In addition to this business state of affairs, a number of behavioural factors come into play. First, the bounded rationality of the economic actors is just a supplemental element, which exacerbates the situation. Second, decision makers, like people in general, are prone to the misperceptions of feedback, which means that their performance in complex and dynamic systems – like the creation, operation and dissolution of a Virtual Organisation – is hindered by nonlinearities, time delays and feedback structures. Third, decision making in dynamic systems is hard because it calls for dynamic decision making, that is, a stream of decisions closely depending on each another. And finally, decision makers are also limited by the magical number seven plus or minus two. This number sets the maximum number of cues that a person can simultaneously consider (Miller 1956).

Subsequently, organisations are more and more eager to collaborate around structured and emergent manufacturing frameworks such as production networks. These networks entail the joint-manufacturing of products and are regarded as a new form of collaboration between organisations. Additionally organisations take advantage in being part of production networks since today competition takes place between entire supply chains or networks instead of single organisations. Dynamic systems such as production networks compel their workforce to be faced with ever-changing working environments. This stresses the need of continuous learning, which constitutes the true competitive advantage for organisations. Moreover, the learning rate of the organisation must be higher than that of competition so that the former can survive. One effective tool for mediating skills and competencies is serious gaming.

Computer games do not only convey hard skills such as the understanding of how complex systems operate, Virtual Organisations being one of them, but also mediate soft skills like collaboration and communication in cultural diverse contexts. Additionally, serious games may be used in other contexts, e.g. for the stimulation of creativity in innovation processes.

To keep an overview on various games and their learning objectives, it is needed to describe a game and to classify its characteristics. Such a description of a game could for example include properties like purpose, gameplay, teaching methods, appearance, knowledge domain, computer platform, number of players and much more.
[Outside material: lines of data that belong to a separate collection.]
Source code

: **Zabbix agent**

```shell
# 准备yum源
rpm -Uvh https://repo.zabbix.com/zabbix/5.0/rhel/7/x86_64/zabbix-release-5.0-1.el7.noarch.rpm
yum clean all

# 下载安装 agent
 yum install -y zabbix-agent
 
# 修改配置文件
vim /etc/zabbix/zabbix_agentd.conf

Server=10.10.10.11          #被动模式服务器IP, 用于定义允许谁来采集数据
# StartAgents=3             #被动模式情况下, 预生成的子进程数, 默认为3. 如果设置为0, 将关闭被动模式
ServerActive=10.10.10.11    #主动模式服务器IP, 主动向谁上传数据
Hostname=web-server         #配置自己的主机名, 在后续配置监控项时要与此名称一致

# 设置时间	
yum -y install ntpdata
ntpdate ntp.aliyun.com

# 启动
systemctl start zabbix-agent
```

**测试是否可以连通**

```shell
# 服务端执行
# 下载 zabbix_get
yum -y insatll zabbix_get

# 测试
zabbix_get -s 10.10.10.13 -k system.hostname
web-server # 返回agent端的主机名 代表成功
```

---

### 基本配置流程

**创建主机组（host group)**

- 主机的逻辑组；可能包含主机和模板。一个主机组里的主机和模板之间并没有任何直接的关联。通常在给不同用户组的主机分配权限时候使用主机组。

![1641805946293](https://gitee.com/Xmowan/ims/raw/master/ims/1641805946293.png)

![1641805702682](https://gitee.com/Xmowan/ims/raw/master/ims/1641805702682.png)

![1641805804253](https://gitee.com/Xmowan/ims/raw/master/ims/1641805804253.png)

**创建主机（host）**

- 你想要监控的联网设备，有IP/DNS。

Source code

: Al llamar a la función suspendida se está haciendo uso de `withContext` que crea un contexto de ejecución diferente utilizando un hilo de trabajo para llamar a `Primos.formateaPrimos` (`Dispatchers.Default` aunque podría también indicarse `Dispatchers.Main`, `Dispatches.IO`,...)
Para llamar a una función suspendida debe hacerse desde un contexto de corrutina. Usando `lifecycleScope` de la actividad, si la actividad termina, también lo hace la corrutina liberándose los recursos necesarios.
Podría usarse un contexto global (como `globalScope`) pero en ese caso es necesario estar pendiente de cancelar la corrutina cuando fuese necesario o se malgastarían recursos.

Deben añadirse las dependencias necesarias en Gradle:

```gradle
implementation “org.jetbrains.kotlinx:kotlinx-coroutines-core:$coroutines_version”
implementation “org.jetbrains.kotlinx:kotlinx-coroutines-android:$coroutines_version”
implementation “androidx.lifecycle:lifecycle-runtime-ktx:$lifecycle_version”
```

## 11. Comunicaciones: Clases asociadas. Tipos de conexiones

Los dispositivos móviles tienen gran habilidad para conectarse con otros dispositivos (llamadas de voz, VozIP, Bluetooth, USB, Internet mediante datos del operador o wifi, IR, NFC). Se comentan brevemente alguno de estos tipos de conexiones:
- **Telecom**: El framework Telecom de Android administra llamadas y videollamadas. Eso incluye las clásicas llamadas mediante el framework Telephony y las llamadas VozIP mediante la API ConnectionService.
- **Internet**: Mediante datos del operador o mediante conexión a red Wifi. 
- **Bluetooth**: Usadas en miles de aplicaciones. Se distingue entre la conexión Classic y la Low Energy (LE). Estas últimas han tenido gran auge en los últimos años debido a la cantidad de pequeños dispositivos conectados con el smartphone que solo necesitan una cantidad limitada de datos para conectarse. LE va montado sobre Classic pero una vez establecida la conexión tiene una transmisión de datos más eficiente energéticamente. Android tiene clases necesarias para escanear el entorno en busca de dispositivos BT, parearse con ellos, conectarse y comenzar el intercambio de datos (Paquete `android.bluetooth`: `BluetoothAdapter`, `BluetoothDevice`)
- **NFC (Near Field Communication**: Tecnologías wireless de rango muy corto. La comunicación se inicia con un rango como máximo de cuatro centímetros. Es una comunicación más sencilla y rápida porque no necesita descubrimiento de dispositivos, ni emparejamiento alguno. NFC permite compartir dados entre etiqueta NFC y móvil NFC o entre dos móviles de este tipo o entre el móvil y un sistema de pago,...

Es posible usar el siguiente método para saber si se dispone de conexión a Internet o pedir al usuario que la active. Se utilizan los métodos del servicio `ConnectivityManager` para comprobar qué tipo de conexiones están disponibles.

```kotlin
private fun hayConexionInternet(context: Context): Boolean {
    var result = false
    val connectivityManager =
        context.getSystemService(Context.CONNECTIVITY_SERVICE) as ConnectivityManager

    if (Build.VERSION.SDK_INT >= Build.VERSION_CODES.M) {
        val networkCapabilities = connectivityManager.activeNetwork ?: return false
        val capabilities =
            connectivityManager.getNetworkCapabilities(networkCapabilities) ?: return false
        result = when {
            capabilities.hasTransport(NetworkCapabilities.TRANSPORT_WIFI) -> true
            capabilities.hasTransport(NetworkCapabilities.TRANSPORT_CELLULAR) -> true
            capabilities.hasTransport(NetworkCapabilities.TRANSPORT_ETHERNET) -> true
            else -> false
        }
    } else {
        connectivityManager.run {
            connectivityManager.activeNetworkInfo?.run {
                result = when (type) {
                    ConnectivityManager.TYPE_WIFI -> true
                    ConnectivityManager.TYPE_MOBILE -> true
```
In this chapter two approaches are presented to classify games. First, the lifecycle of a Virtual Organisation is analysed by identifying the relevant processes in each phase (Baalsrud Hauge et al. 2008). Staff working in the execution of these processes can benefit from serious games in different ways: They can use them as tools supporting the learning of skills and competencies or they use them directly in the support of their tasks within the process. A mapping of some games developed by BIBA (Bremer Institut für Produktion und Logistik GmbH, Bremen, Germany) onto the identified business processes demonstrated its coverage and reveals further needs in research.

The second approach is based on the definition of a game genome. To do so, we analyze the background that makes it more and more difficult to keep the overview over existing games. Then we look at other domains like movies and music, where the number of available material is very big and the content is very hard to classify. Afterwards, we apply the same principles to the domain of games. In this step, we include established classification strategies from the domains E-Learning and Games. Finally, we apply the resulting genome to a few existing games and discuss the outcome.